Research into applied electromagnetics in the Engineering Department at UMass Boston is used to develop antenna solutions for the communications and sensing applications of the future. Wireless devices are growing smaller and more ubiquitous, following the trend of Moore’s Law and shrinking exponentially year by year. Miniaturization of antennas is limited by physical laws, so antenna design has quickly become a bottleneck as electronic systems continue to shrink. Researchers at UMass Boston strive to solve these problems by developing new designs,applying classical electromagnetic theory in new ways, and creating application specific approaches that strive to balance design trade-offs for consumer, military, and medical applications. (Principal Investigator: Prof. K.C. Kerby-Patel)

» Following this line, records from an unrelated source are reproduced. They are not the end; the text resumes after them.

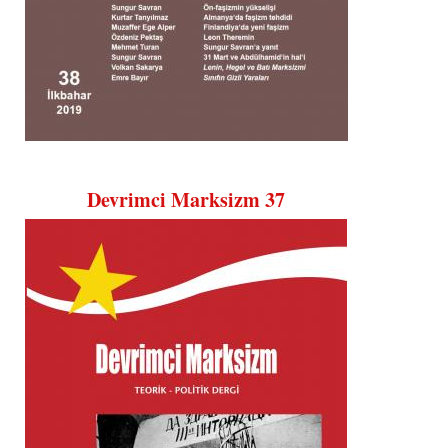
Devrimci Marksizm 37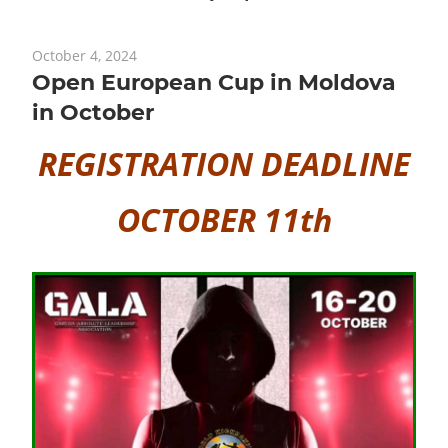
October 4, 2024
Open European Cup in Moldova
in October
REGISTRATION DEADLINE
OCTOBER 11th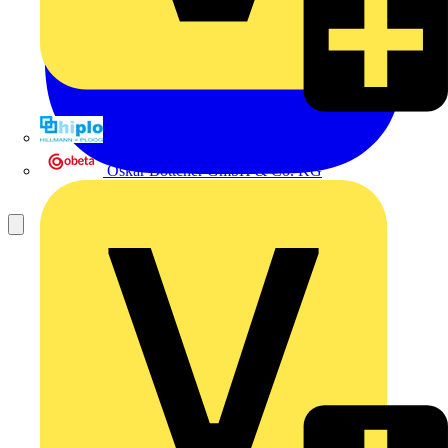
Hillmann & Ploog GmbH & Co. KG
Oskar Böttcher GmbH & Co. KG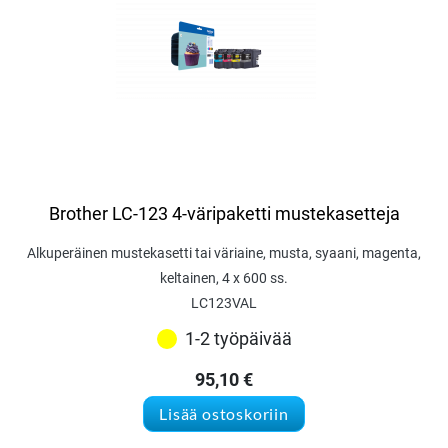
Brother LC-123 4-väripaketti mustekasetteja
Alkuperäinen mustekasetti tai väriaine, musta, syaani, magenta,
keltainen, 4 x 600 ss.
LC123VAL
1-2 työpäivää
95,10
€
Lisää ostoskoriin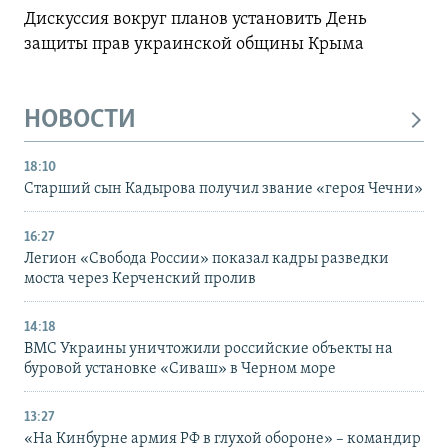
Дискуссия вокруг планов установить День
защиты прав украинской общины Крыма
НОВОСТИ
18:10
Старший сын Кадырова получил звание «героя Чечни»
16:27
Легион «Свобода России» показал кадры разведки
моста через Керченский пролив
14:18
ВМС Украины уничтожили российские объекты на
буровой установке «Сиваш» в Черном море
13:27
«На Кинбурне армия РФ в глухой обороне» – командир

Faculty Research in Optoelectronic Devices

Research efforts in optoelectronics and nanophotonics in the Engineering Department at UMass Boston focus on design and simulation of novel photonic devices, such as lasers and detectors that operate over a broad spectrum, from terahertz, through infrared, to visible. These devices are typically made of either III-V, II-VI, or Group-IV semiconductors in structures of quantum-scale dimensions, and the working principles involve band-to-band, as well as intersubband, transitions in quantum-confined semiconductor structures. Researchers in the Engineering Department study light-matter interactions in nanoscale metal structures in which light gets focused onto the sub-wavelength scale beyond the diffraction limit. This research strives to arrive at an understanding of the effects of optical-field enhancement on the optical properties of various active elements and to explore their applications and limitations in sensing techniques and optoelectronic devices. (Principal Investigator: Prof. Greg Sun)

Undergraduate Research

Undergraduate electrical engineering students are developing material-processing techniques to fabricate titanium nitride thin films with high kinetic inductance and minimal loss at low temperatures. The students are developing the necessary deposition recipes and will test the thin films at low temperatures. The results of this project will contribute to novel designs of high-gain, low-noise amplifiers for quantum computing applications and new types of electrical current standards.

Another team of undergraduate students in the Engineering Department at UMass Boston is tasked with designing a sample holder and associated electronics for controlling the orientation and handling of a niobium sample during the experiment. Accurate measurement of secondary electron emission in scientific experiments provides better insight into plasma properties. Understanding how the sample angle affects secondary electron emission is vital to the progress of particle accelerator science research.